BANGKOK (Reuters) - Thailand’s three-year political crisis has divided friends and families, but few can have felt the strain as much as the Sawadipol clan.
The daughter, 27-year-old lawyer Khattiyaa, is an ardent supporter of the People’s Alliance for Democracy (PAD), the royalist protest movement that has occupied the Prime Minister’s compound for three months in a bid to unseat the government.
Her father, widely known by the nickname Seh Daeng, is a maverick major-general, who has threatened to counter the PAD with bombs, rifles — and snakes dropped from helicopters. Yet, according to a joint interview in the Bangkok Post published on Thursday, serenity rules under the Sawadipol roof.
“At home, my dad is lovely. He always makes me happy,” said Khattiyaa, pictured getting a hug from her combat fatigue-wearing father. “Despite our differences, we need not fight. We must be open-minded and respect each other’s freedom.”

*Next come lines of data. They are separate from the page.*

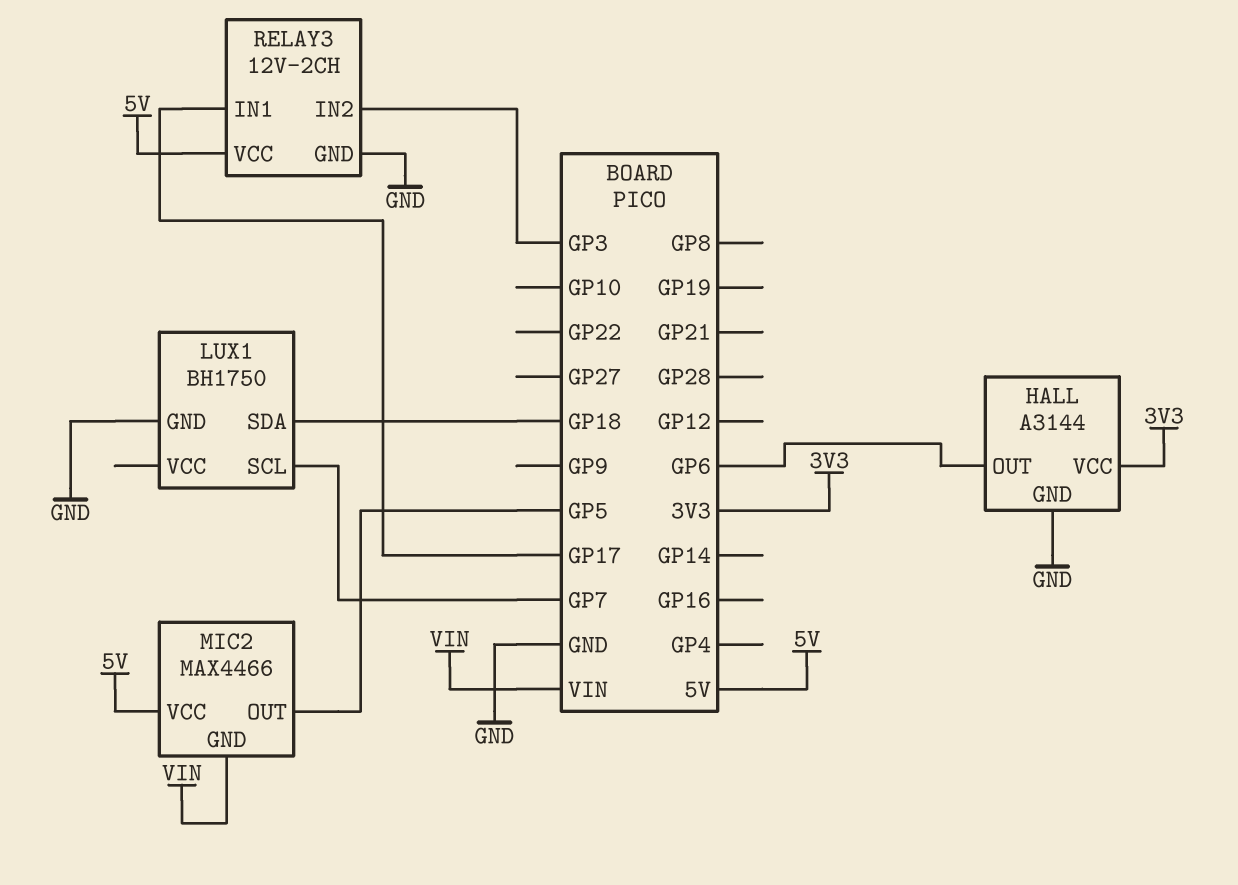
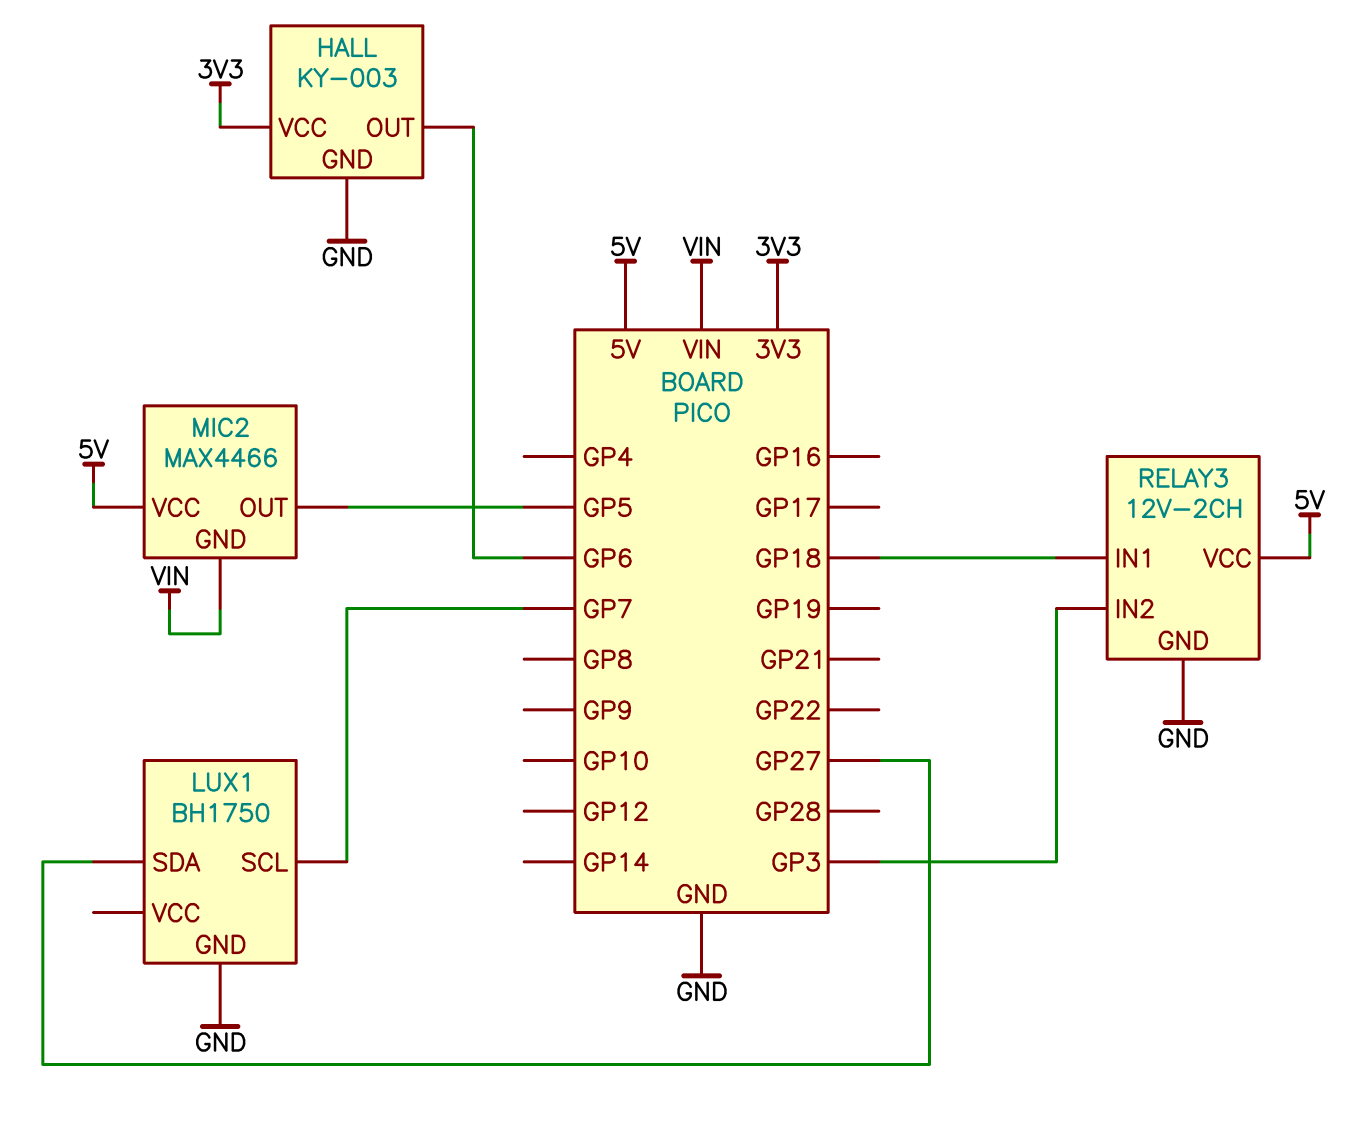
HALL: A3144 -> KY-003
LUX1 pin SDA: GP18 -> GP27
RELAY3 pin IN1: GP17 -> GP18

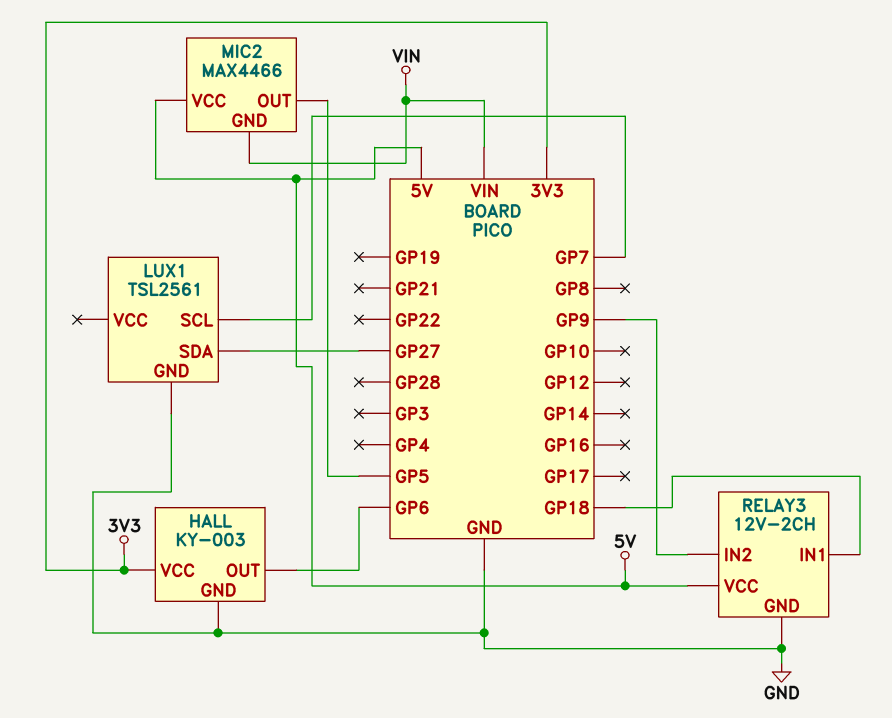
LUX1: BH1750 -> TSL2561
RELAY3 pin IN2: GP3 -> GP9

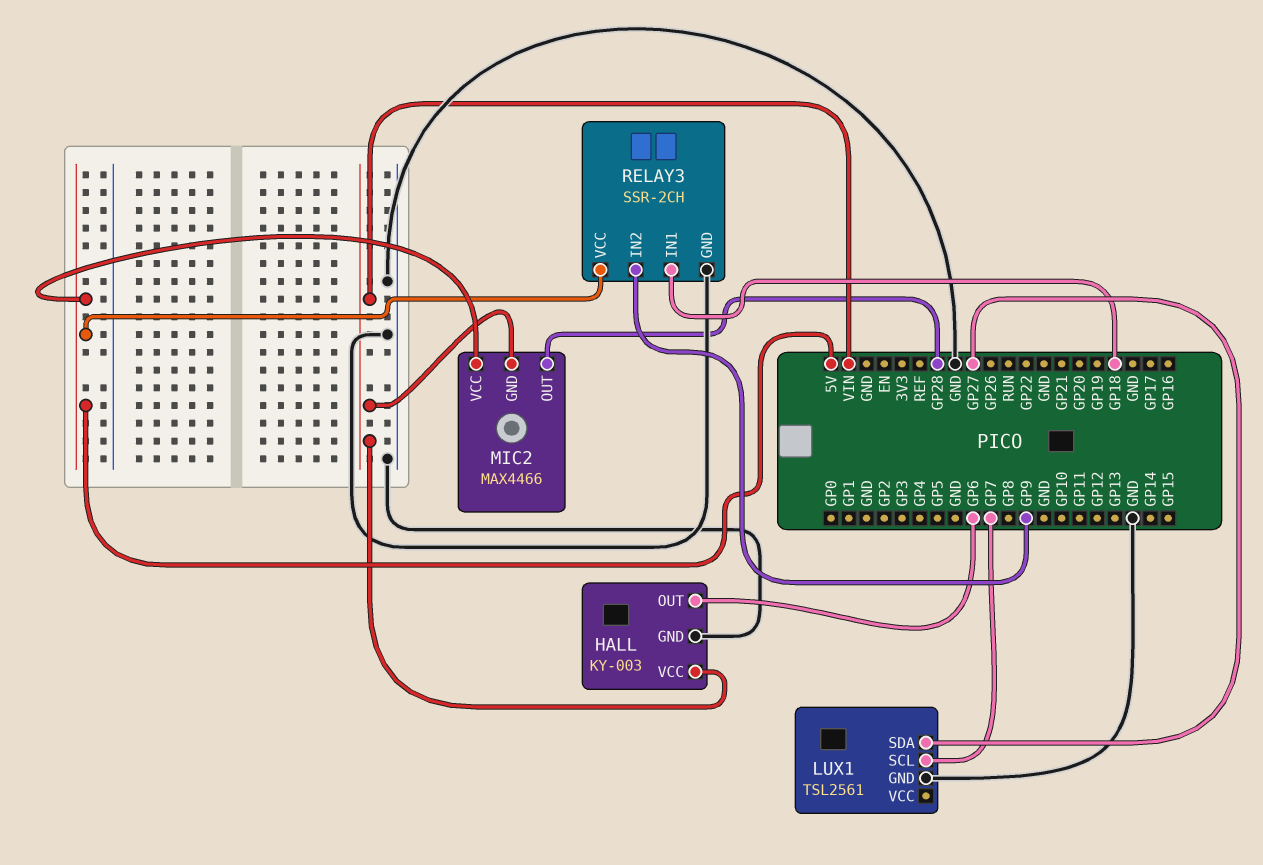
HALL pin VCC: 3V3 -> VIN
MIC2 pin OUT: GP5 -> GP28
RELAY3: 12V-2CH -> SSR-2CH

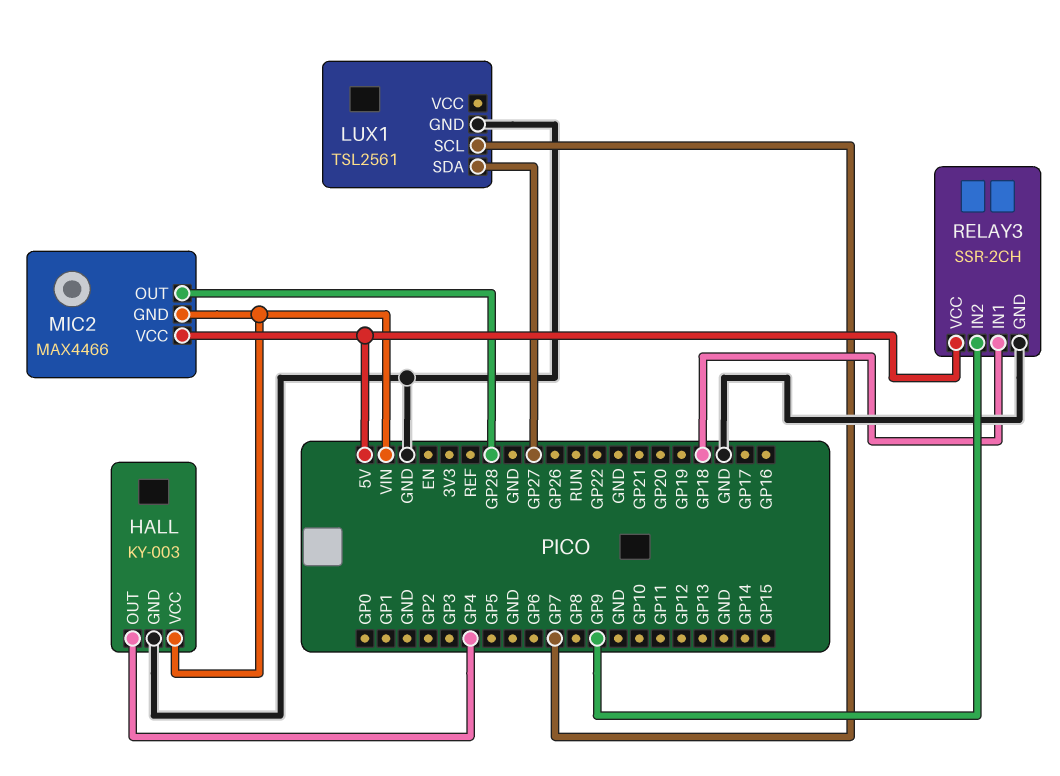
HALL pin OUT: GP6 -> GP4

For his part, Seh Daeng, revered in Thailand as a folk-hero for his reputed undercover military exploits in Cambodia, Laos and Indonesia’s Aceh, says his daughter’s safety inside the PAD protest zone is not his concern.
“I told her if she was there, she had to take care of herself. I can’t help it if she is hit by a bomb or an RPG,” he said. “I can reproduce another child, but the country cannot be reproduced.”